A New Illinois Law Will Teach Hairstylists to Look for Signs of Domestic Violence and Sexual Assault
A new Illinois law going into effect at the new year is taking an innovative approach to combating domestic violence: It requires state beauty professionals to learn how to recognize signs of domestic abuse and sexual assault in their clients — and how to handle conversations about them.
Signed into law by Gov. Bruce Rauner, the training will be delivered to barbers, cosmetologists, aestheticians, hair braiders, and nail techs via an hour-long course — ultimately creating a force of 88,000 salon workers who are equipped to potentially help save clients' lives. The training will be grandfathered in: It will be a part of license regulations for new pros, and those already in the industry will have the hour added to their 14-hour course that's required biannually to re-certify their licenses.
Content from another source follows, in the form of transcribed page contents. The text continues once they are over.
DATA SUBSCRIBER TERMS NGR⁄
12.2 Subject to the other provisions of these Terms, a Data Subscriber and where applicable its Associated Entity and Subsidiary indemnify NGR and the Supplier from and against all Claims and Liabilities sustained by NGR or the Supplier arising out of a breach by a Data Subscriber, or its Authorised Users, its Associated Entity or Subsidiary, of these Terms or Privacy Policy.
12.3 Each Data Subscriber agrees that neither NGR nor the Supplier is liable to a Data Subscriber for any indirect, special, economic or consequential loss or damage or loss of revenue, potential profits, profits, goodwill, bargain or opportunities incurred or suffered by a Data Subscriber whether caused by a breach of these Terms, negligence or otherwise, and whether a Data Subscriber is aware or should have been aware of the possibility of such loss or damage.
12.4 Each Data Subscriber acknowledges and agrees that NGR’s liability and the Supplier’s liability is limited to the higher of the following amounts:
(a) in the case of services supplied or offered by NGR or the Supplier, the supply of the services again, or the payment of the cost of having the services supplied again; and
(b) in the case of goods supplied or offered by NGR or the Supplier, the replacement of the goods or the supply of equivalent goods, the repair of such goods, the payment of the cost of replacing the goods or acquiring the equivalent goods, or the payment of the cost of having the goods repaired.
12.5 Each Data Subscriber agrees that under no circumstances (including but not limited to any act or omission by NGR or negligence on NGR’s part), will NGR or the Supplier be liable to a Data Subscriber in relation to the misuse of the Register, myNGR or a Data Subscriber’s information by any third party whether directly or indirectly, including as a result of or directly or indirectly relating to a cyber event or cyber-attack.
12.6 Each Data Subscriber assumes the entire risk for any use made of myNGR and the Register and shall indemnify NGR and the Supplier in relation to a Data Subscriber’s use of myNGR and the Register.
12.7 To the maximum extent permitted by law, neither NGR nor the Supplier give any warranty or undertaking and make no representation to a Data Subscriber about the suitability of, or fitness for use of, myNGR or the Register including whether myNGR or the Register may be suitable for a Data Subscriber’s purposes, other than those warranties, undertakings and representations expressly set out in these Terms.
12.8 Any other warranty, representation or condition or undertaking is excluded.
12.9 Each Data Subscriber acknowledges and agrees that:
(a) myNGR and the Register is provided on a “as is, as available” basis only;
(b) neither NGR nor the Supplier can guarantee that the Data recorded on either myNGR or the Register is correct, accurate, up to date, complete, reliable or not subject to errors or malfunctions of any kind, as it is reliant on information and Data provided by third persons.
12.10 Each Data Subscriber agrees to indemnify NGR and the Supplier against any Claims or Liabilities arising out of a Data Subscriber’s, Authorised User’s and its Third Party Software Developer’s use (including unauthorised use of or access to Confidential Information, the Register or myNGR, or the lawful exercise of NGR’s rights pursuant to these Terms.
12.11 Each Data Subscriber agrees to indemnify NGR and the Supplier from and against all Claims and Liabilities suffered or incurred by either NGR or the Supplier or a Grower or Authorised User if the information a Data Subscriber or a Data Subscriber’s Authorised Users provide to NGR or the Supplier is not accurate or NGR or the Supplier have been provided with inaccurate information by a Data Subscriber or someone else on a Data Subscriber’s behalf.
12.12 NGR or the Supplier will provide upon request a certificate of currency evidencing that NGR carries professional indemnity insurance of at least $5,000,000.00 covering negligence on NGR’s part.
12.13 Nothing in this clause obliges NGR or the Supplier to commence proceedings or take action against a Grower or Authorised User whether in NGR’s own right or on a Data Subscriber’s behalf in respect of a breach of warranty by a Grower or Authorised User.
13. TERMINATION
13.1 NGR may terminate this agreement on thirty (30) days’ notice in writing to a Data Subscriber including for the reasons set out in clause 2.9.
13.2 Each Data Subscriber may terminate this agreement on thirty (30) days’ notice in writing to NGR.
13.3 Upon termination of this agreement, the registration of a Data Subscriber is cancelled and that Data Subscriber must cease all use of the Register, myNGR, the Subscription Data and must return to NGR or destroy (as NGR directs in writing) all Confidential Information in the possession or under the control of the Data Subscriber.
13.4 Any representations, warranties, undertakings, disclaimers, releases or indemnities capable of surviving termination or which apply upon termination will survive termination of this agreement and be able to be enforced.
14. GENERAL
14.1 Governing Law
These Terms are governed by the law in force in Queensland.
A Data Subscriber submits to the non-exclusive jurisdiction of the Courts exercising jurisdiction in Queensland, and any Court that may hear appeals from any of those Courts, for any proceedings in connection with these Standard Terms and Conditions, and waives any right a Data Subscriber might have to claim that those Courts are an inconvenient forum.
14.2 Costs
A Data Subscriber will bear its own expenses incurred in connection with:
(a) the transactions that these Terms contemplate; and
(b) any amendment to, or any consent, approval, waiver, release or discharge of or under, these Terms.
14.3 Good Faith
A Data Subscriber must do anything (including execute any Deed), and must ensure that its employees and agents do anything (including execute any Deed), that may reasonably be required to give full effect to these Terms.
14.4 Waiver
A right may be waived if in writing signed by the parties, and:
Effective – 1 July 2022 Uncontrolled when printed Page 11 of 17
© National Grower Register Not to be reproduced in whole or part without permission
Americans agreed at the beginning of 2016 that combating domestic violence was a national priority, and the beauty industry is an ingenious place to target it. Clients and salon workers often have close relationships: after all, how many of us have spilled our latest fight with our S.O. to stylists we see every eight weeks? Or told a nail tech about a squabble with our boyfriend that we didn't even mention to our friends?
"There's an openness, a freeness, a relationship that last years or decades between the client and the cosmetologist," Fran Hurley, the Illinois state representative who sponsored the bill, said. "They're in a position to see something that may or may not be right."
But the law is careful not to exploit any relationships: It doesn't require stylists to report incidents to authorities. However, advocates are hopeful that it will give those who have experienced sexual assault and domestic violence a place to turn — after all, many don't report incidents to the police.
The idea came to Hurley and State Senator Bill Cunningham from Chicago Says No More, a nonprofit dedicated to raising awareness about domestic violence. The organization is also thinking about ways to get members of other service sectors, like bartenders, involved with the training in the future.